Nicole Kidman en la película Las horas
Por Giovanni Rodríguez
Pensemos en don Alonso Quijano y en Emma Bovary, quizá los ejemplos más consistentes a la hora de hablar de literatura y vida, o vida y literatura, que para efectos de este artículo da lo mismo. Recordemos a estos dos personajes y partamos de ese recuerdo para analizar las relaciones entre lo que vivimos y lo que escribimos o leemos.

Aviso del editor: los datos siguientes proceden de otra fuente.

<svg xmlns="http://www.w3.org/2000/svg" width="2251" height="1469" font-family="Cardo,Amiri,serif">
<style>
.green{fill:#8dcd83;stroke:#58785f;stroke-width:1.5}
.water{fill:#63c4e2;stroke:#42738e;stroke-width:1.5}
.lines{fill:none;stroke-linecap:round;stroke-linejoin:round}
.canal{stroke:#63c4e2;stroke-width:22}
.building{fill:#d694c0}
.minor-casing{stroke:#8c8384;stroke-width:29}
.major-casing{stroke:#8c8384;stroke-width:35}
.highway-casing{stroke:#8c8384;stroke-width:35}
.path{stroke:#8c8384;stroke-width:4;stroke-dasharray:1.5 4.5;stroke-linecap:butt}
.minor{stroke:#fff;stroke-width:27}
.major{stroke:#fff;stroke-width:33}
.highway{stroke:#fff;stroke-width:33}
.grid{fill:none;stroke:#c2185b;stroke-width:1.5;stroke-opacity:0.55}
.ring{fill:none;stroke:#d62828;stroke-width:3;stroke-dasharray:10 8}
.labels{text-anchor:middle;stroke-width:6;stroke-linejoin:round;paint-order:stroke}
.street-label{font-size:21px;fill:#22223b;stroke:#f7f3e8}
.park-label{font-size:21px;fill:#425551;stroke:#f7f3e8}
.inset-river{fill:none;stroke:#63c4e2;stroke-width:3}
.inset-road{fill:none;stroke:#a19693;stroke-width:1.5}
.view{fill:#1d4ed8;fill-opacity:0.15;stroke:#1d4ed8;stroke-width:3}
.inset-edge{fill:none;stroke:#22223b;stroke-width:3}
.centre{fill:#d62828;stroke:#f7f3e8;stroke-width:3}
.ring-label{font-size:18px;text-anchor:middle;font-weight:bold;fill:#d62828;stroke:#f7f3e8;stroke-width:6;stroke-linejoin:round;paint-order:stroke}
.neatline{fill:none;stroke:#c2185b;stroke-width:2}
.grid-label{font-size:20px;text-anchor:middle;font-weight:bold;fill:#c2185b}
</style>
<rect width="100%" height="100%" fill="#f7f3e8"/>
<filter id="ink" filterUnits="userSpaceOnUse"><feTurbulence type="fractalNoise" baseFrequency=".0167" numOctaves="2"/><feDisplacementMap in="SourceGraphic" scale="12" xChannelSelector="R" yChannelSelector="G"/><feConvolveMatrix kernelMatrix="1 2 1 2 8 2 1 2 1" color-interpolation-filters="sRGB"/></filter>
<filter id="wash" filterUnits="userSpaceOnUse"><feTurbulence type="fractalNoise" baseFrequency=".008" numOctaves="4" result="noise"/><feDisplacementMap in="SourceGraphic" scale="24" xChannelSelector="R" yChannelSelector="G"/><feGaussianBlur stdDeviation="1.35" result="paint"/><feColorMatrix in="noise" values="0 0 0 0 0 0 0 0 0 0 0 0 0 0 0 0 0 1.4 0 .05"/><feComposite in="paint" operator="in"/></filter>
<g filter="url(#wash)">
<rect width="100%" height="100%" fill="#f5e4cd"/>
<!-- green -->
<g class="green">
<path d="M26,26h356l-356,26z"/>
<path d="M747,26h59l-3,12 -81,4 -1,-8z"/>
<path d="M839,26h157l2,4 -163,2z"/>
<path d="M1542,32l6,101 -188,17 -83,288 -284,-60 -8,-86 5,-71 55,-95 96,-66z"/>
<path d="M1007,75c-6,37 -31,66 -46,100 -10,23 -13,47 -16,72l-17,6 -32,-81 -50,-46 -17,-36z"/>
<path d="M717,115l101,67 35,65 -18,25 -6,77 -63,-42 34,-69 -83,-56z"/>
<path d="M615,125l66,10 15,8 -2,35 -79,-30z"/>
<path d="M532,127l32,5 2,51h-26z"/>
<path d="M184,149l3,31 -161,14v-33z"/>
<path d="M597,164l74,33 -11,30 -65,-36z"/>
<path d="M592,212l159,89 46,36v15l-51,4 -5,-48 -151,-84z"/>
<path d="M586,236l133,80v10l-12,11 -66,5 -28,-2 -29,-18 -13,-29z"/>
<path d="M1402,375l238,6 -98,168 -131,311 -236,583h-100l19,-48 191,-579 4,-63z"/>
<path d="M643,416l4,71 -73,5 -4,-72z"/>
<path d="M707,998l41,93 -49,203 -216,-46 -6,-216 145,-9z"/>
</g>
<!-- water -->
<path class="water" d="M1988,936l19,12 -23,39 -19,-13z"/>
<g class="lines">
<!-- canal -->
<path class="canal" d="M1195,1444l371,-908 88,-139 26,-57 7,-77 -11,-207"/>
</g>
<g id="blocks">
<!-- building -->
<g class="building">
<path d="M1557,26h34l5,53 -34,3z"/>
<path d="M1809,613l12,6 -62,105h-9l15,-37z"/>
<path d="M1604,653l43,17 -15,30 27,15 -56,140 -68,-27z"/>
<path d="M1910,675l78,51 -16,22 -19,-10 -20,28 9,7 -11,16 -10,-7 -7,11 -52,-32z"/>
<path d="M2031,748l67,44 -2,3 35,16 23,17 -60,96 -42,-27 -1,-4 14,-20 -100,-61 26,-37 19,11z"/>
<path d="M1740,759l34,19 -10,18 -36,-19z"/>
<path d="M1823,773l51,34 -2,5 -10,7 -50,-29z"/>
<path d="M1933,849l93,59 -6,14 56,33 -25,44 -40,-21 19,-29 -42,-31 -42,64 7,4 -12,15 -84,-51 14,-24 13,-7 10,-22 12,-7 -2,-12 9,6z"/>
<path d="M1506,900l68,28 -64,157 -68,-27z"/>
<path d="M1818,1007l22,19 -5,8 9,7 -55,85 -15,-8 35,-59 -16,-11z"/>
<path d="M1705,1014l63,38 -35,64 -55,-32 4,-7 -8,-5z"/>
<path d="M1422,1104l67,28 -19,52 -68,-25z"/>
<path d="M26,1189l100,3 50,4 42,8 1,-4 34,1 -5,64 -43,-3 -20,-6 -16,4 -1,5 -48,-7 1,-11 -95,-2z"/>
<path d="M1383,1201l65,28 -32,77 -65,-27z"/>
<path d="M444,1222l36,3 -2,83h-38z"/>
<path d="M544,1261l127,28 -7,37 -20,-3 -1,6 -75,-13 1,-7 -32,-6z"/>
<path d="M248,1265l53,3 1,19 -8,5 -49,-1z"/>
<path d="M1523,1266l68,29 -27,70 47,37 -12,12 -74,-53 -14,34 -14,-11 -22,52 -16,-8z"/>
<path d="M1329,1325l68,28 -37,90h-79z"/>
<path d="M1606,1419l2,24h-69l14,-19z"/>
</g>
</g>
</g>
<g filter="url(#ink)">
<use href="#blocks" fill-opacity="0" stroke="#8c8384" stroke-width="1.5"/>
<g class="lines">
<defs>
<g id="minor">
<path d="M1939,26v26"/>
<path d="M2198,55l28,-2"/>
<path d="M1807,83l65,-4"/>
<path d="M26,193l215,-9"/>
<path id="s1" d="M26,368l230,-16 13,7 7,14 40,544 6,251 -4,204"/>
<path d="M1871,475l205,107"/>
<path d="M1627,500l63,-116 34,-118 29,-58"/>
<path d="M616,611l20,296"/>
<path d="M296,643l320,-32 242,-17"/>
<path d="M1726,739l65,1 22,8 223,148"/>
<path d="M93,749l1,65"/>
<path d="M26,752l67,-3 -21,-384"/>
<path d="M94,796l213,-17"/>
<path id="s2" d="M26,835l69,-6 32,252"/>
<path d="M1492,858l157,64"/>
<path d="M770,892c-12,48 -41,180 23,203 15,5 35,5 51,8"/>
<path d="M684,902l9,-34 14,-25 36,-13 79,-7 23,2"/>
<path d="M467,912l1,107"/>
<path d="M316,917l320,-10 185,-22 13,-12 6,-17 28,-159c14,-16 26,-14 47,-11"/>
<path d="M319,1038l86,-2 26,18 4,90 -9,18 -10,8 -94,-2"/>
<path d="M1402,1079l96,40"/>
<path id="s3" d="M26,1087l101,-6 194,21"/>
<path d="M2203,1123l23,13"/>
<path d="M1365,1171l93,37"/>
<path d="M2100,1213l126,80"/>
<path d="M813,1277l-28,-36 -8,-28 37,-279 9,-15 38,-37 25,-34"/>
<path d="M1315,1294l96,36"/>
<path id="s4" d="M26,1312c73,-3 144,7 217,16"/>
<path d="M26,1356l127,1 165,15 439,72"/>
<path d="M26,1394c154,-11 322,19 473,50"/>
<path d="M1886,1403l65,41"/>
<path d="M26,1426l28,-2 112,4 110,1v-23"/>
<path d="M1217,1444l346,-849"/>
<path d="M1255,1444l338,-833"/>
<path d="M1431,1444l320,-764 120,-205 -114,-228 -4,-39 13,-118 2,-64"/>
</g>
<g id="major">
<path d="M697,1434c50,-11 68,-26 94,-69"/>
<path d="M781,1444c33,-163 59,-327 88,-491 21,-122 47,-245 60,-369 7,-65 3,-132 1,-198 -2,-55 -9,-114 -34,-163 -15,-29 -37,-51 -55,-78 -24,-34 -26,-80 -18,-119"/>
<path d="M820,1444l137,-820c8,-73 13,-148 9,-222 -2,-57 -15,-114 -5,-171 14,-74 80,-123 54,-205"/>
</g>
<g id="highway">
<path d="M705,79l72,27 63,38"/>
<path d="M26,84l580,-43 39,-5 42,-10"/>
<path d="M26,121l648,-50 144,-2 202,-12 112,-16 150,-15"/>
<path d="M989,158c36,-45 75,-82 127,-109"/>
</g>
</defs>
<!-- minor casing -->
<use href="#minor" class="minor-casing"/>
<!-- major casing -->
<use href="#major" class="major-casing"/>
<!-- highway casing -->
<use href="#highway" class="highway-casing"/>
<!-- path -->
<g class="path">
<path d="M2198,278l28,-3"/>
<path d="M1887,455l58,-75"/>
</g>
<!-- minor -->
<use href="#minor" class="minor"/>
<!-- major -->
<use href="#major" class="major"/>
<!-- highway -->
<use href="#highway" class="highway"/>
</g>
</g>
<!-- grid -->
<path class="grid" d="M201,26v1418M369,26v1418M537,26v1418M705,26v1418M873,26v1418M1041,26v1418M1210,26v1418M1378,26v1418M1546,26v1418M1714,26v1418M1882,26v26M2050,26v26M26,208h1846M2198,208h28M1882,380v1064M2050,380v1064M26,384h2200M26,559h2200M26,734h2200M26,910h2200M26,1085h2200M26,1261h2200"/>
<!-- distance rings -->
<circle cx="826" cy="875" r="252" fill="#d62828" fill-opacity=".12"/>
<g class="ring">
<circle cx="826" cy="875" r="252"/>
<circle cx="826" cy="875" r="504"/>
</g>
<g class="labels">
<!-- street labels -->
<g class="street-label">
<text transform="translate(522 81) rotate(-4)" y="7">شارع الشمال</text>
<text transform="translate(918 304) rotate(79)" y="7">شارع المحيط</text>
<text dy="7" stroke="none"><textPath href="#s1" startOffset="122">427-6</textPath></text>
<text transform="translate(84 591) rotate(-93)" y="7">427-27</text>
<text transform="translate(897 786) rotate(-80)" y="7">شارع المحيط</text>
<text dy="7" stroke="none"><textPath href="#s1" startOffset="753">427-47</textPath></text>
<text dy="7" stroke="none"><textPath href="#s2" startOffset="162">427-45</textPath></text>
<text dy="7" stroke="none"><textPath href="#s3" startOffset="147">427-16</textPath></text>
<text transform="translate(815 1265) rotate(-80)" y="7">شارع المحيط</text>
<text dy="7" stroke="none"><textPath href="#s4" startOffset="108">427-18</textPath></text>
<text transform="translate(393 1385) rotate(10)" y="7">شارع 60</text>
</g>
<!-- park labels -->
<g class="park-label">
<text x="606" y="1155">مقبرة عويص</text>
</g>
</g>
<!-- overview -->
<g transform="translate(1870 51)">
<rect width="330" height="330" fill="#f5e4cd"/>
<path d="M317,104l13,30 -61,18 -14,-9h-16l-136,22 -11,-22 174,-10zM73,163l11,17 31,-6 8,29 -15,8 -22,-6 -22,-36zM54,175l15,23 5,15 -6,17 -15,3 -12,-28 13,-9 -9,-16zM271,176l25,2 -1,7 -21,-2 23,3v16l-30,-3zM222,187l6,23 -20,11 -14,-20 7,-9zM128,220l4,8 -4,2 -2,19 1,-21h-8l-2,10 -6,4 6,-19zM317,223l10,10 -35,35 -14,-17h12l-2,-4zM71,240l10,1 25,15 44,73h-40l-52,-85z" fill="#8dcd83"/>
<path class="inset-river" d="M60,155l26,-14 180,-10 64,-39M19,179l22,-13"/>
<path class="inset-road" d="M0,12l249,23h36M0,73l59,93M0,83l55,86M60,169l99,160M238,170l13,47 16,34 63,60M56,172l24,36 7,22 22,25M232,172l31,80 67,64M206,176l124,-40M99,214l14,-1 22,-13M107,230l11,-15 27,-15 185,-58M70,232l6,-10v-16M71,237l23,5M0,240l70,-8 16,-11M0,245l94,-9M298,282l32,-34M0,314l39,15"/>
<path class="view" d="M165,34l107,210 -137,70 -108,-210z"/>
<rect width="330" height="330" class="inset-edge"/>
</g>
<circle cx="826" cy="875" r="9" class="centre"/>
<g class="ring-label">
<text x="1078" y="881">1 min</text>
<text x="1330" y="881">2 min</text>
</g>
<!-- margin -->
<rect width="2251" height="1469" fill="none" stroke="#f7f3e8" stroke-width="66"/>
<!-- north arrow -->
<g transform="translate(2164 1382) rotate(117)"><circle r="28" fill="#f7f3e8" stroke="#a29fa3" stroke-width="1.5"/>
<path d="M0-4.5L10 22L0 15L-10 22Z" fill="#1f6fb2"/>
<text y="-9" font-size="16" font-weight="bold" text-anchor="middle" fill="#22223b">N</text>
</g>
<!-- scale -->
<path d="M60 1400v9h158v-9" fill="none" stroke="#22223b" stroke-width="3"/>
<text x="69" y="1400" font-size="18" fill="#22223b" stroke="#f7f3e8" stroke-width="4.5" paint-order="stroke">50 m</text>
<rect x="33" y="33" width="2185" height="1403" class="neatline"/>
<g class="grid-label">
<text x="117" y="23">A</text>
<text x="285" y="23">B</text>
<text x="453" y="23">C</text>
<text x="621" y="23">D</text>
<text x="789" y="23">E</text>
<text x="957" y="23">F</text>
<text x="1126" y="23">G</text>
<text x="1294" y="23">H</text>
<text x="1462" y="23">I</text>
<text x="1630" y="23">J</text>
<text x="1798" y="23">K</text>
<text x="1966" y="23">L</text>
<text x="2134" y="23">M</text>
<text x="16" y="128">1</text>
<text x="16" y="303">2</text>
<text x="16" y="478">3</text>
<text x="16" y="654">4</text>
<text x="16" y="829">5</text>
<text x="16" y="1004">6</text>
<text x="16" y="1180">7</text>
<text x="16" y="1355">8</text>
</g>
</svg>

¿Qué era lo que les sucedía al simpático demente don Quijote y a la soñadora madame Bovary? Pues básicamente que vivían inmersos en la realidad de los libros que leían. ¿Es ésta una razón para juzgarlos? Sí, si lo que buscamos es establecer que no se puede ser cuerdo cuando nos da por evadir la realidad circundante, la realidad real, y preferimos formar parte de otra realidad, una realidad imaginaria, ficticia, pero no por eso menos cierta. Pero la respuesta también es no, de ninguna manera. No podemos juzgarlos por ese dejarse ir hacia otros ámbitos: los paraísos artificiales de la ficción.
Los ejemplos anteriores valen en cuanto a los lectores. Pero vayámonos a la otra cara del asunto: a los escritores, los que propician esa otra realidad para los lectores. En los escritores las relaciones entre vida y literatura se producen de una manera distinta. Porque el escritor es quien crea esas realidades, no quien, finalmente, después de la lectura, opta por vivirlas o simplemente visitarlas. Si acaso las vive, es porque el proceso de creación implica muchas veces una identificación absoluta con las situaciones o los personajes creados, y no solamente la mera trascripción al papel o a la pantalla de las ideas concebidas.
Recuerdo ahora, por ejemplo, una escena de la película Las horas, de Stephen Daldry, en la que el personaje de Virginia Woolf, interpretado por una Nicole Kidman con la nariz ajustada a las necesidades de la actuación, en medio de una reunión familiar, se desentendía de las preguntas de su pequeña sobrina y se quedaba con la mirada anclada en algún punto insondable, para luego decir estas palabras que a oídos de todos resultaron obviamente locas: “debo matar a mi héroe”. A continuación, la película nos mostraba al personaje de Laura Brown (Julianne Moore) ahogándose en la habitación de un motel.
Así funciona la mente de un escritor cuando se trae entre manos la concepción de una obra de ficción. Será normal, desde el punto de vista de la creación del arte, verlo en escenas como esta de la película, permanentemente concentrado en el proceso de su escritura, independientemente de si se encuentra en ese momento viendo un partido de fútbol, cenando con la familia o sentado frente a la pantalla de su computadora. Pero no será normal –hay que admitirlo- para los otros, esos seres que gravitan a su alrededor y que él apenas percibe con la vista o con el tacto o con cualquier otro sentido físico, que esa persona, aún a sabiendas de su condición de creador de ficciones, permanezca más tiempo en su mundo imaginario que en el mundo real.
Un último caso: el de los escritores que confunden deliberadamente su vida con su literatura, esos que escriben ficciones otorgándoles el carácter de autobiografías, los que, incluso en la vida real, se proponen actuar como si fuera éste el mundo de sus ficciones. Esos son los grandes embaucadores, los que, ante el mundo, no establecen diferencias entre vida y literatura, que viven como lo que leen y escriben como lo que viven, y sus vidas no se fundamentan en la literatura sino que sus vidas son literatura. ¿Por qué lo hacen? Para reír. ¿Y de qué o de quién se ríen? Del mundo. De nosotros. De ellos mismos.